The 14 VOA journalists who penned the letter may have forgotten that although Sen. Joseph McCarthy was a demagogue and made baseless accusations against many individuals, Julius and Ethel Rosenberg were convicted of giving U.S. atomic secrets to Soviet spies.

After World War II, there was at least one active Communist agent employed by VOA, and several more employed by Radio Free Europe and Radio Liberty, who were subsequently discovered. In the early 1950s, a communist provocateur Zbigniew Juliusz Brydak infiltrated the Voice of America bureau in Munich, West Germany, and spied on VOA journalists. He also spied on Radio Free Europe but did not get a full-time position there because its Polish Service Director, Jan Nowak-Jeziorański, suspected him of working for the Communist secret police.

Brydak recorded programs for VOA under his radio name, Stefan Michalski. He later broadcast on Polish radio false accusations against his former VOA and RFE colleagues and worked for a news magazine launched in Poland by former Voice of America editor Stefan Arski, aka Artur Salman. Arski was a socialist activist and journalist who had resigned from VOA in 1947 after being told that he would be replaced by a U.S. citizen. After working briefly for the Polish Embassy in Washington, Arski went back to Poland, joined the Communist Party and became an anti-American propagandist who viciously attacked VOA, RFE, various U.S. administrations, and the U.S. Congress. He spread Soviet propaganda lies, which he also did while working for VOA in the 1940s.

These were not innocent spy and propaganda games. Marek Walicki, my former deputy at the VOA Polish Service in the 1980s, described in two books how Brydak’s provocations before he was hired by VOA resulted in young Polish anti-Communist and former anti-Nazi World War II fighters being imprisoned, tortured, and executed by the Soviet-dominated Communist regime in Poland. Brydak tried to recruit Walicki for a clandestine trip to Poland that would have resulted in his capture by the communist secret police, but Walicki, suspecting foul play, had refused these approaches. These were dangerous times for opponents of communism, both behind the Iron Curtain and even in the West.

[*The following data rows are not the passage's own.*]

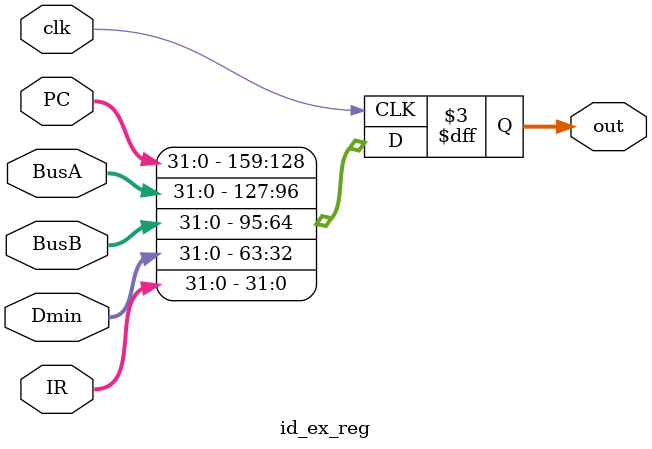
<source format=v>
module id_ex_reg(clk,PC,BusA,BusB,Dmin,IR,out);

input wire clk;
input wire[31:0] PC,BusA,BusB,Dmin,IR;
output reg[159:0] out;

initial begin
    out <=160'd0;
end

always@(negedge clk)begin
    out <= {PC,BusA,BusB,Dmin,IR};
end

endmodule
</source>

There is no reason to believe that such foreign intelligence activities against VOA and other USAGM journalists have stopped. In the 1980s, Communist agents also tried to recruit some of our VOA Polish Service journalists. Protection of VOA, Radio Free Europe, Radio Liberty, Radio Free Asia, the Office of Cuba Broadcasting, and the Middle East Broadcasting Networks is just as important now as it was during the Cold War considering who is currently ruling Russia, China, Iran, North Korea, Cuba, and a few other adversary countries. The attempted poisoning of Russian opposition leader and anti-corruption journalist Alexei Navalny drives this point home. Several years ago, VOA’s Russian Service posted an interview with Navalny that turned out to be completely fake. I would not be at all surprised if the same people who tried to poison Navalny and served up a fake interview to gullible VOA editors were also responsible for some of the murders and beatings of opposition journalists in Russia.

Brydak was discovered by the CIA and admitted to his spying activities. But he still managed to sneak back to Poland. Although some of the methods of exerting influence have changed since the 1950s, VOA English newsroom journalists should not delude themselves that people like Arski and Brydak no longer pose a threat to legitimate journalists and U.S. government employees.

They seem to forget that compared to former Soviet leaders, Russian President Vladimir Putin, an ex-KGB intelligence officer, is far more sophisticated in manipulating foreign media and interfering in U.S. elections.

Ted Lipien is a former Voice of America acting associate director.